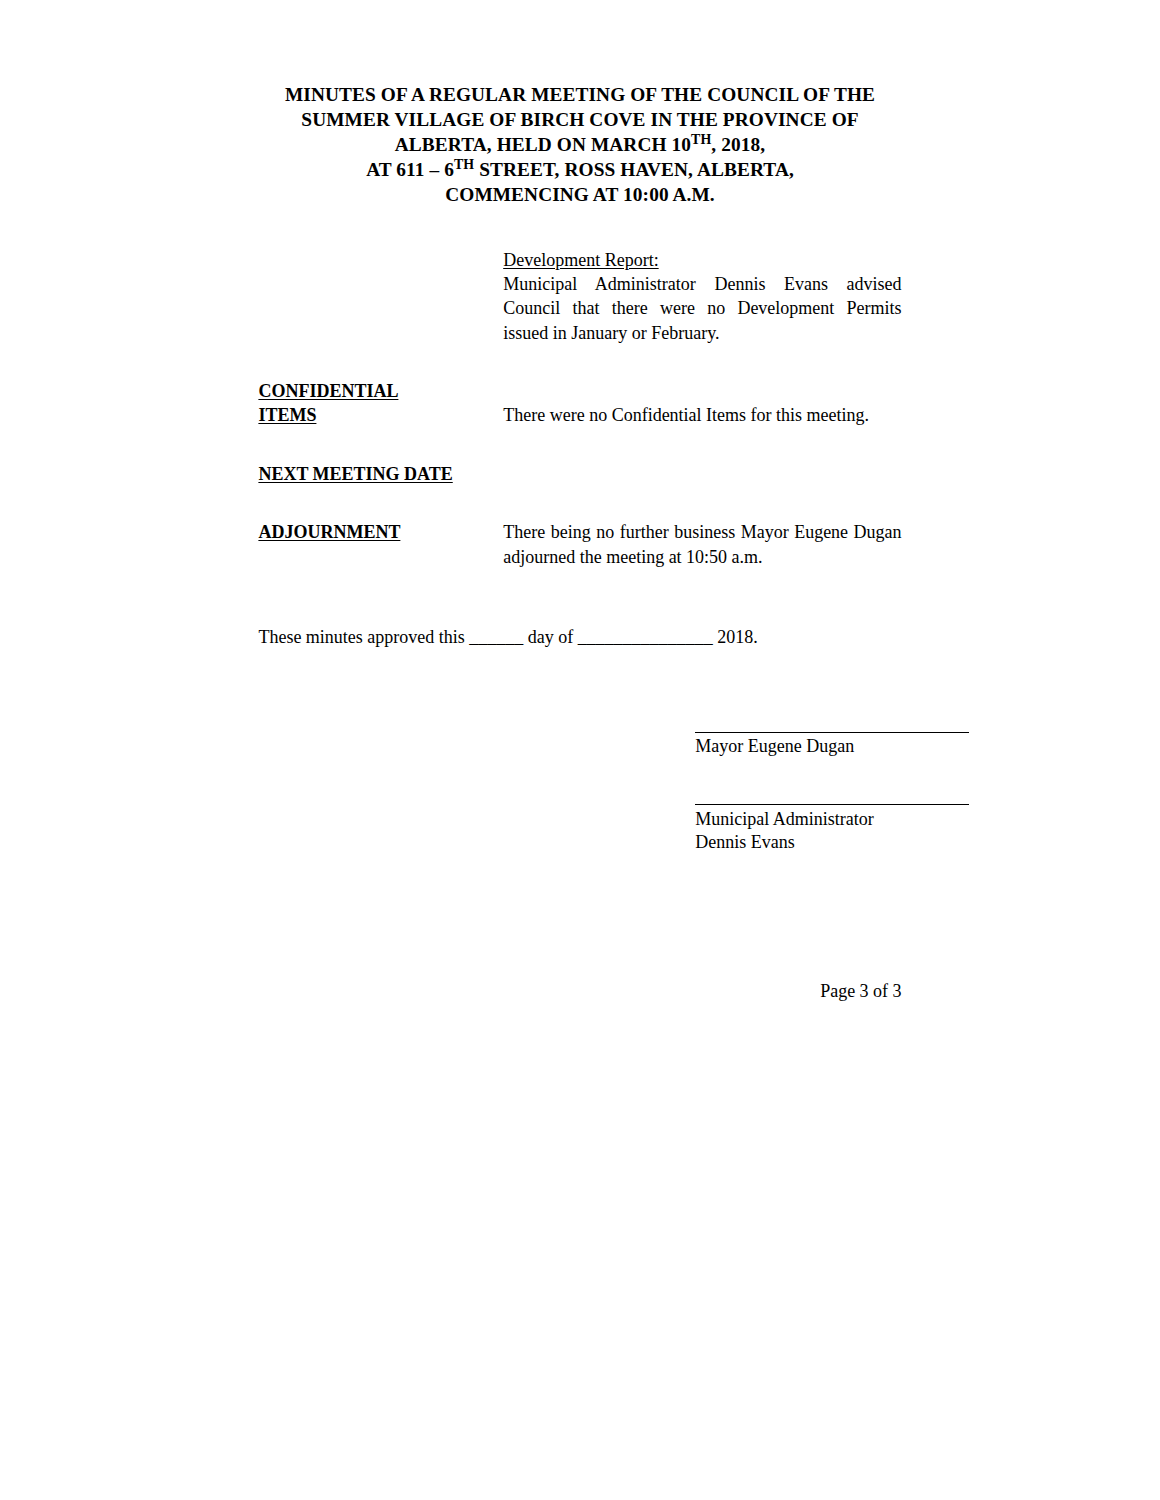MINUTES OF A REGULAR MEETING OF THE COUNCIL OF THE
SUMMER VILLAGE OF BIRCH COVE IN THE PROVINCE OF
ALBERTA, HELD ON MARCH 10TH, 2018,
AT 611 – 6TH STREET, ROSS HAVEN, ALBERTA,
COMMENCING AT 10:00 A.M.
| | Development Report: Municipal Administrator Dennis Evans advised Council that there were no Development Permits issued in January or February. |
| CONFIDENTIAL ITEMS | There were no Confidential Items for this meeting. |
| NEXT MEETING DATE | |
| ADJOURNMENT | There being no further business Mayor Eugene Dugan adjourned the meeting at 10:50 a.m. |
These minutes approved this ______ day of _______________ 2018.
Mayor Eugene Dugan
Municipal Administrator
Dennis Evans
Page 3 of 3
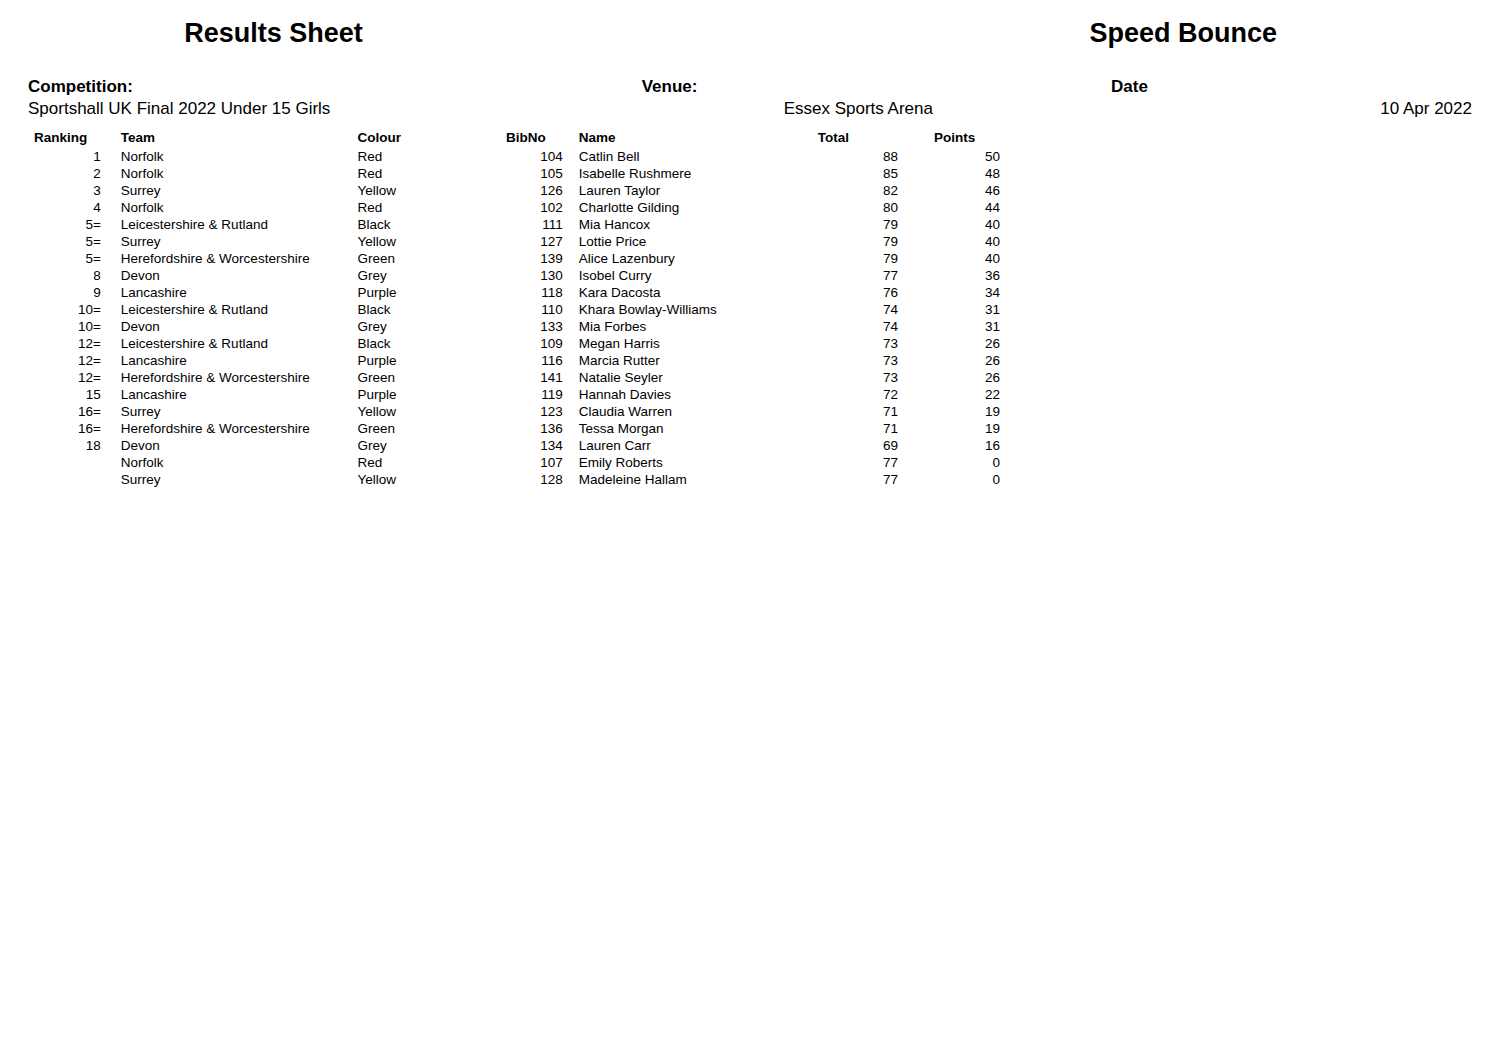Results Sheet
Speed Bounce
Competition:
Sportshall UK Final 2022 Under 15 Girls
Venue:
Essex Sports Arena
Date
10 Apr 2022
| Ranking | Team | Colour | BibNo | Name | Total | Points |
| --- | --- | --- | --- | --- | --- | --- |
| 1 | Norfolk | Red | 104 | Catlin Bell | 88 | 50 |
| 2 | Norfolk | Red | 105 | Isabelle Rushmere | 85 | 48 |
| 3 | Surrey | Yellow | 126 | Lauren Taylor | 82 | 46 |
| 4 | Norfolk | Red | 102 | Charlotte Gilding | 80 | 44 |
| 5= | Leicestershire & Rutland | Black | 111 | Mia Hancox | 79 | 40 |
| 5= | Surrey | Yellow | 127 | Lottie Price | 79 | 40 |
| 5= | Herefordshire & Worcestershire | Green | 139 | Alice Lazenbury | 79 | 40 |
| 8 | Devon | Grey | 130 | Isobel Curry | 77 | 36 |
| 9 | Lancashire | Purple | 118 | Kara Dacosta | 76 | 34 |
| 10= | Leicestershire & Rutland | Black | 110 | Khara Bowlay-Williams | 74 | 31 |
| 10= | Devon | Grey | 133 | Mia Forbes | 74 | 31 |
| 12= | Leicestershire & Rutland | Black | 109 | Megan Harris | 73 | 26 |
| 12= | Lancashire | Purple | 116 | Marcia Rutter | 73 | 26 |
| 12= | Herefordshire & Worcestershire | Green | 141 | Natalie Seyler | 73 | 26 |
| 15 | Lancashire | Purple | 119 | Hannah Davies | 72 | 22 |
| 16= | Surrey | Yellow | 123 | Claudia Warren | 71 | 19 |
| 16= | Herefordshire & Worcestershire | Green | 136 | Tessa Morgan | 71 | 19 |
| 18 | Devon | Grey | 134 | Lauren Carr | 69 | 16 |
| | Norfolk | Red | 107 | Emily Roberts | 77 | 0 |
| | Surrey | Yellow | 128 | Madeleine Hallam | 77 | 0 |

-=-=-=-=-

#### Activity:
With the pictures omitted, restate word for word the lines above from the line that has "MEETING DATE | |" up to and including the line that has "Seyler | 73 | 26 |", and no other lines.

#### The answer:
| NEXT MEETING DATE | |
| ADJOURNMENT | There being no further business Mayor Eugene Dugan adjourned the meeting at 10:50 a.m. |
These minutes approved this ______ day of _______________ 2018.
Mayor Eugene Dugan
Municipal Administrator
Dennis Evans
Page 3 of 3
Results Sheet
Speed Bounce
Competition:
Sportshall UK Final 2022 Under 15 Girls
Venue:
Essex Sports Arena
Date
10 Apr 2022
| Ranking | Team | Colour | BibNo | Name | Total | Points |
| --- | --- | --- | --- | --- | --- | --- |
| 1 | Norfolk | Red | 104 | Catlin Bell | 88 | 50 |
| 2 | Norfolk | Red | 105 | Isabelle Rushmere | 85 | 48 |
| 3 | Surrey | Yellow | 126 | Lauren Taylor | 82 | 46 |
| 4 | Norfolk | Red | 102 | Charlotte Gilding | 80 | 44 |
| 5= | Leicestershire & Rutland | Black | 111 | Mia Hancox | 79 | 40 |
| 5= | Surrey | Yellow | 127 | Lottie Price | 79 | 40 |
| 5= | Herefordshire & Worcestershire | Green | 139 | Alice Lazenbury | 79 | 40 |
| 8 | Devon | Grey | 130 | Isobel Curry | 77 | 36 |
| 9 | Lancashire | Purple | 118 | Kara Dacosta | 76 | 34 |
| 10= | Leicestershire & Rutland | Black | 110 | Khara Bowlay-Williams | 74 | 31 |
| 10= | Devon | Grey | 133 | Mia Forbes | 74 | 31 |
| 12= | Leicestershire & Rutland | Black | 109 | Megan Harris | 73 | 26 |
| 12= | Lancashire | Purple | 116 | Marcia Rutter | 73 | 26 |
| 12= | Herefordshire & Worcestershire | Green | 141 | Natalie Seyler | 73 | 26 |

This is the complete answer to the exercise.